Frankie was bawling by the time we got to her.  She didn’t hide her grief and that had always made it easier for me to express mine.

“He was just the nicest,” she began.  “I’ve thought about this a lot.  I spent so much time with him.  We had a lot of fun together.  And in all of that time, I can’t ever remember him saying one negative thing about anybody.  How is that even possible?  He was just so good.  I miss being around him.  I miss his smiling face, and how he’d come to me when he needed help solving a problem, no matter how silly the problem.  To Jared, the sweetest angel in heaven.”  She took a big bite of her cookie, like it was a toast.  You had to get creative around alcoholics like me.

I held up my cookie like a toast, then took a big bite.

I hadn’t expected Danika to say anything, I don’t know why, but of course, she did.  She’d always had a way with words, a way to shape them into something that could bring me comfort.

Her mouth quirked up in a half smile before she began.  “He used to call me sis.  I loved that so much.  And I loved talking to him on the phone.  For hours.  He was the best talker.  And listener.”  She bent down and reached into her bag, pulling out a flip phone.  The thing was a relic.

Her smile died, turning into the face she made when she was trying hard not to cry.  “This thing can’t keep a charge for ten minutes, but I’ll never get rid of it.  I didn’t find this until after he passed.”

She pushed some buttons, and then the sound of Jared’s voice came out of the phone.  “Hey sis.  I know you’re upset with him, but trust me when I tell you he regrets everything he said.  Just give me a call.  We’ll talk it out, okay?  The Vega brothers love you, sis.  Never doubt it.”

That one gutted the room, and no one talked for a long while.  Even with the way it’d hurt, it’d still felt so damn good to hear his voice.

“Remember that night he and I got completely blitzed at the sportsbook in the Cavendish casino?” Danika finally spoke to say.  “We had so much fun.  He was always so much fun.”

Frankie smiled, mascara trails all over he pretty face.  “I remember that night.  You were off with Jared, while Tristan and I complained, for hours, about how crazy women are.  Your name might have come up a time or two, in the crazy column.”

She rolled her eyes.  “I’m sure I took up most of the crazy column.  Hell, I probably had my own page.”

I’d pieced together every video ever taken of Jared years ago.  There were only a few of us as kids, but thank God there had been several years worth of camera phones before he’d passed.  That made up the bulk of it.  We watched them all, then told some more stories.

It was a good day of remembering.  It hurt, sure, it would never stop hurting, but it was better with her there.  Everything was.

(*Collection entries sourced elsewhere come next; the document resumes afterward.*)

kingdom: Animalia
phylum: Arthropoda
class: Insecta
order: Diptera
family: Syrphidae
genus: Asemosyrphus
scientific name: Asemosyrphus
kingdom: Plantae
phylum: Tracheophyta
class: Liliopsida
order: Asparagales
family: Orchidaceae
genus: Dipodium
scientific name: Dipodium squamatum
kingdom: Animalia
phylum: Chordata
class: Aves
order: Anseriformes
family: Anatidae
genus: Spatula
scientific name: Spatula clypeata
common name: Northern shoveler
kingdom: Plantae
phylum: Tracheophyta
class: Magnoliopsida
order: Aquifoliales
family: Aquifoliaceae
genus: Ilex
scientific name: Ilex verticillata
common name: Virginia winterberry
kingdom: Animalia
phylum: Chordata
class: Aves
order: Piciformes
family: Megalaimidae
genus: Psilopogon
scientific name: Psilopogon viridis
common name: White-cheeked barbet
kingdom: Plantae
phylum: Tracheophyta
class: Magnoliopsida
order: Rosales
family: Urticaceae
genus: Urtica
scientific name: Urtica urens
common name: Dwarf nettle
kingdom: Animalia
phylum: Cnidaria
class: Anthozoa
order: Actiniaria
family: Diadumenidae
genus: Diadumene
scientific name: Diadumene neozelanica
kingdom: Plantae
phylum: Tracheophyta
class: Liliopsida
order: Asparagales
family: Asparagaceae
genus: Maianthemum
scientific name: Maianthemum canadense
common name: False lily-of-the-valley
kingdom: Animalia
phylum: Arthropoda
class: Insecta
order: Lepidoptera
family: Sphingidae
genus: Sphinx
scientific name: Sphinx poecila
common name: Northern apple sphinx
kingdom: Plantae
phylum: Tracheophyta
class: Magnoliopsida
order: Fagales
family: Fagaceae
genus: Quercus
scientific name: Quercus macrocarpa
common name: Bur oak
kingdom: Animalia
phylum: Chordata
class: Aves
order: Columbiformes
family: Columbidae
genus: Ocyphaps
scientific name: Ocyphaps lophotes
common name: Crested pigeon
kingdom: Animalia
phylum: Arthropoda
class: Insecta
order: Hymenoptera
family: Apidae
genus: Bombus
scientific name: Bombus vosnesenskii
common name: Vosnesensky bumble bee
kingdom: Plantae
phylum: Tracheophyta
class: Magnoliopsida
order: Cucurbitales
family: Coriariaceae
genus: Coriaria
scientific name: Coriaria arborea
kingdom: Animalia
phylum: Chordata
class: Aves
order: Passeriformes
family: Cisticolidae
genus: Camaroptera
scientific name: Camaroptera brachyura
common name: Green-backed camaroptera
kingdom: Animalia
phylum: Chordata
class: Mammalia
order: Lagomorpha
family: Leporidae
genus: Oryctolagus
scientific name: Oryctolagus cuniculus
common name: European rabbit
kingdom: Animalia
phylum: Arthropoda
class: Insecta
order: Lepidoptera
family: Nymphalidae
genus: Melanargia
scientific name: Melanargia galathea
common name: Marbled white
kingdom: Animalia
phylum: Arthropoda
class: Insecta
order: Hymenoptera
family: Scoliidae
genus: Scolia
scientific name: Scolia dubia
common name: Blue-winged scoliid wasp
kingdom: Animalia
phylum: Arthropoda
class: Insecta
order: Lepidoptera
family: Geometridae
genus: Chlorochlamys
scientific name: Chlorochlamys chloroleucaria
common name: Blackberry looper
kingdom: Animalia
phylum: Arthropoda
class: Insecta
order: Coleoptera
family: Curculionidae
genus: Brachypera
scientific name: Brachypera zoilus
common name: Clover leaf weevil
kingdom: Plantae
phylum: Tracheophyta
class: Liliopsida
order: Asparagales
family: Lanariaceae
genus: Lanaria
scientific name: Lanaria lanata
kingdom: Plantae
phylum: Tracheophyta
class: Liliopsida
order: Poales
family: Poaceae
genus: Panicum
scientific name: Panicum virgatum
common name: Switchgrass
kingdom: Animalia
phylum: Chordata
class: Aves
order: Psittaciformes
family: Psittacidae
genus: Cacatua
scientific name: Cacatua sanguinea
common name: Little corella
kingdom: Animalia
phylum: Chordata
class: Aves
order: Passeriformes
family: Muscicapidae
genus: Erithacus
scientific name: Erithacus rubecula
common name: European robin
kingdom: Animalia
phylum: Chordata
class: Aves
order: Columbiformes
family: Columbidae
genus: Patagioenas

I’d missed a few calls over the hours we’d been reminiscing and had a few messages.  I grimaced when I saw that one was from Mona, and I almost just erased it.  I’d gotten her contracted to another act in two months, and she was not happy about it.  But she’d been acting strange since Danika and I had gotten back together, and it made me realize not to trust her, to in fact keep my distance, and that’s what I was doing.

Still, I listened to it, because it was unusual for her to leave a message.  I was a little stunned at what I heard.  And sad.  What were the odds, on today of all days?

I went to sit back with the group.  “Tony Biello just died,” I said numbly.  I knew the numbness wouldn’t last.  He’d been a mentor to me, a father figure.  He’d been scheduled to make a guest appearance in a few weeks.  “I guess I shouldn’t be this shocked.  He retired his act because his health was bad.”